Basically, it’s a procedure for getting the new employee settled in the company.
That was something new for you today, some corporate lingo. Next week we are going to learn more about this corporate jargon. So stay tuned amigos y amigas!
What else do you need to learn when you are in the office?
You will need to engage in small talk. There is a technique that I would like to share with you.
But I think we won’t have time to practise it in today’s show, so I will leave this for next week.
Next week I am going to introduce more corporate jargon and I will also show you how to engage in small talk with your colleagues. It will help you break the ice if you are new in the company.
Alrighty, cool bananas!
Cool bananas – Sid from Brazil asked me what Cool Bananas means? Why do I keep saying that? That’s a great question Sid, thank you for asking this question in the Facebook group. I am sure most of you would be wondering the same.

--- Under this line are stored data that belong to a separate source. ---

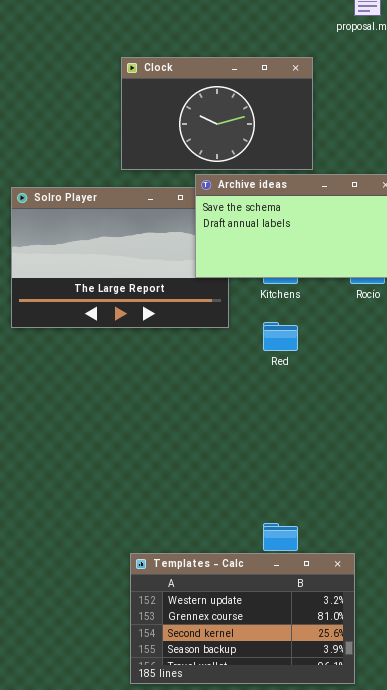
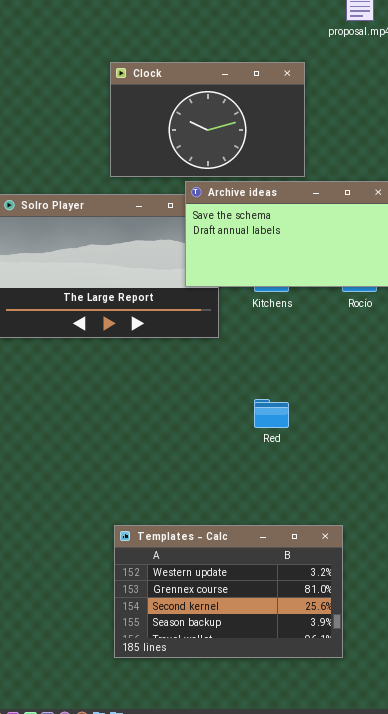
Red: [263,322,298,351] -> [254,399,289,428], moved
Templates - Calc: [130,553,355,684] -> [114,525,343,658], moved

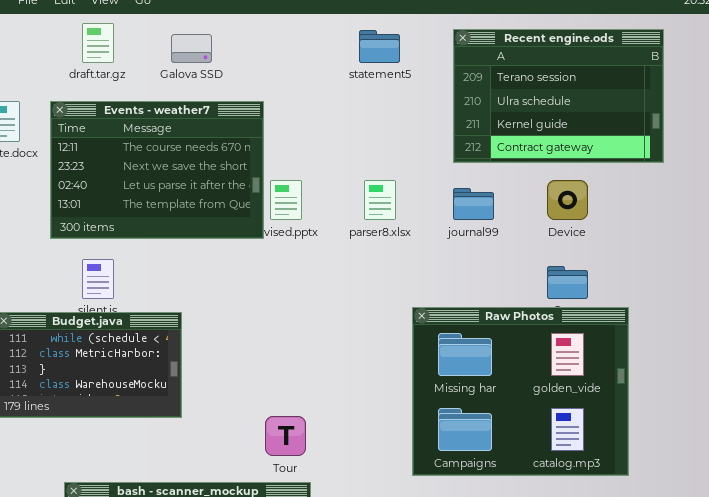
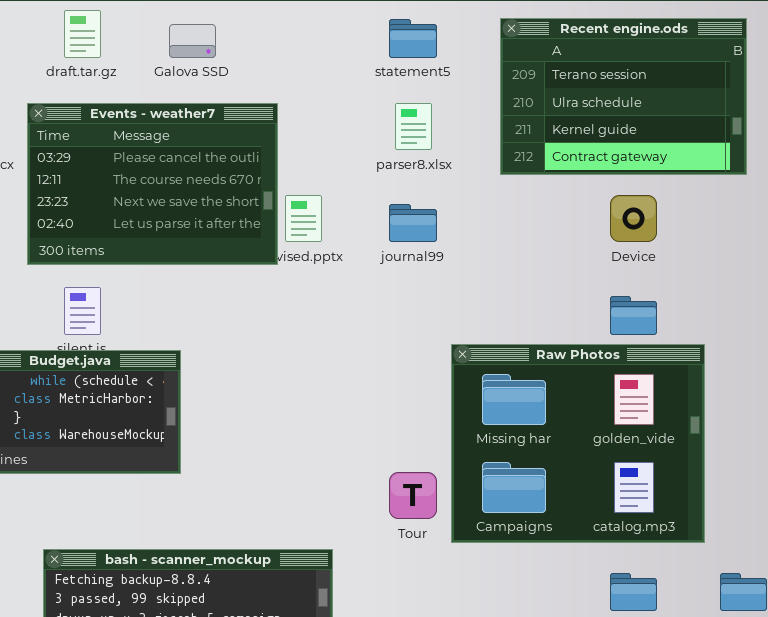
Events - weather7: [50,101,264,239] -> [27,103,278,265], scrolled up 1 row
parser8.xlsx: [364,180,396,220] -> [395,103,432,150], moved
journal99: [453,188,494,220] -> [389,204,437,242], moved
Tour: [265,416,306,456] -> [389,472,437,519], moved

It’s a fun way to say, Awesome, Amazing, Cool. Actually, I can dedicate the whole show to bananas, there are other expressions which I won’t be getting into at the moment. There are other expressions to do with bananas, ok? We might use it next time.
So, cool bananas! We are approaching the end of the show.
But, before we wrap up, before we end today’s show, I would like to send a hello to David from Spain who recently shared his story with me, David also had a couple of cool suggestions, an idea for the future topic which was to do with fitness and exercise, so I have added this to my list of topics. Again, thanks for your nice comments David, and keep listening, gracias compañero David.
And also a special hello goes to Luis from Costa Rica, his friends call him Luisca.
Luisca is multilingual, he is learning English and he speaks French. Merci beaucoup for your nice comments Luisca. I am glad you are enjoying the show, keep listening!
Thanks everyone, you’ve been listening to the English Made Simple show. You’ve been jamming with Milena from English Made Simple.